Minor league affiliations
- Class: Rookie (1986–2020)
- League: Appalachian League (1986–2020)

Major league affiliations
- Team: Kansas City Royals (2007–2020); Cleveland Indians (1986–2006);

Minor league titles
- League titles (2): 1987; 1993;
- Division titles (6): 1987; 1988; 1991; 1993; 2012; 2016;

Team data
- Name: Burlington Royals (2007–2020); Burlington Indians (1986–2006);
- Ballpark: Burlington Athletic Stadium (1960–2020)

= Burlington Royals =

The Burlington Royals were a minor league baseball team in Burlington, North Carolina, United States. They were a Rookie-level team in the Appalachian League. The team was affiliated with the Cleveland Indians from 1986 to 2006 as the Burlington Indians. They were known as the Royals during an affiliation with the Kansas City Royals from 2007 to 2020. The Royals played their home games at Burlington Athletic Stadium. Opened in 1960, Burlington Athletic Stadium held 3,500 fans.

The start of the 2020 season was postponed due to the COVID-19 pandemic before ultimately being cancelled on June 30. In conjunction with a contraction of Minor League Baseball beginning with the 2021 season, the Appalachian League was reorganized as a collegiate summer baseball league, and the Royals continued under a new name, the Burlington Sock Puppets, in the revamped league designed for rising college freshmen and sophomores.

==Playoffs==
- 2019: Defeated Pulaski 2–1 in semifinals; lost to Johnson City 2–1 in finals.
- 2016: Defeated Princeton 2–1 in semifinals; lost to Johnson City 2–0 in finals.
- 2012: Defeated Johnson City 2–1 in semifinals; lost to Elizabethton 2–1 in finals.
- 2010: Lost to Johnson City 2–0 in semifinals.
- 1993: Defeated Elizabethton 2–0 to win championship.
- 1991: Lost to Pulaski 2–0 in finals.
- 1988: Lost to Kingsport 2–0 in finals.
- 1987: Defeated Johnson City 2–0 to win championship.

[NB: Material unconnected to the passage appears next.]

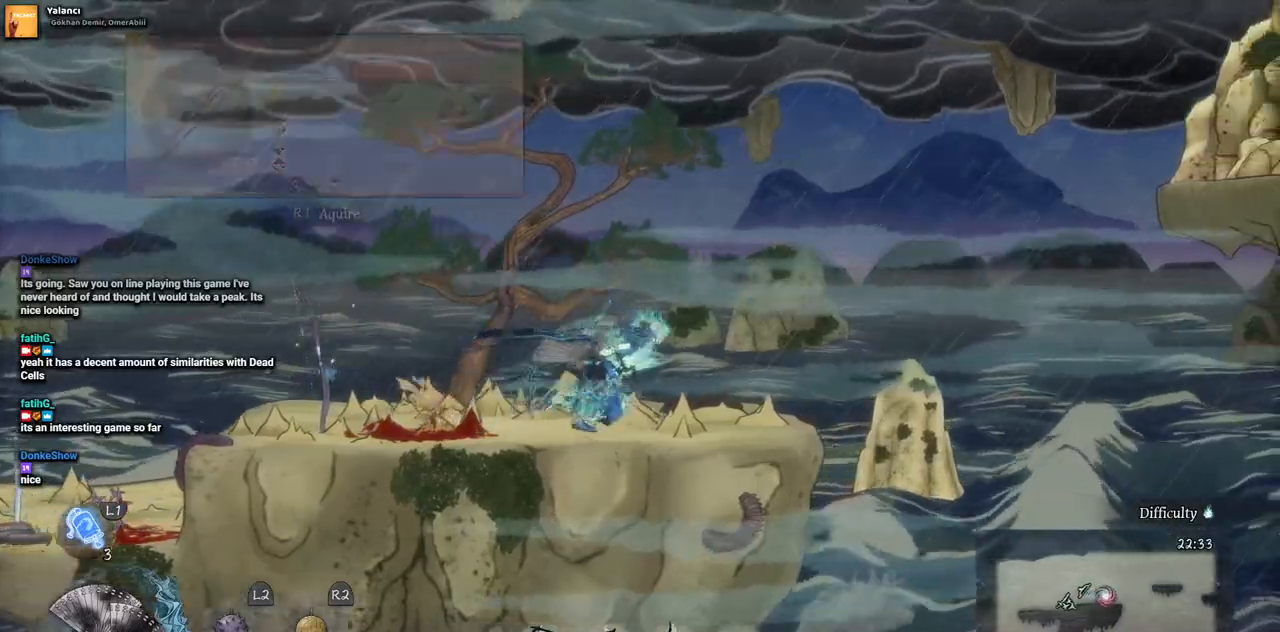
{"buttons": ["CROSS", "DPAD_RIGHT"], "left_stick": "center", "right_stick": "center", "events": [[383, "CROSS", "down"]]}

==Burlington Indians (Carolina League)==
In addition to the Appalachian League version of the Burlington Indians, from 1958 to 1964 a team representing Burlington, N.C., of the same name competed in the Carolina League (Class B through 1962; thereafter Class A) as a Cleveland farm club. During its seven years of existence, the Carolina League Burlington Indians won one league championship. Its players included future major leaguers Luis Tiant and Duke Sims.

Prior to opening their Burlington ballpark in 1960, the club was known as Alamance, and played their home games at Graham Athletic Park a.k.a. Graham Park. That park still exists, as the ballfield for Graham Middle School on East Pine Street in Graham, North Carolina.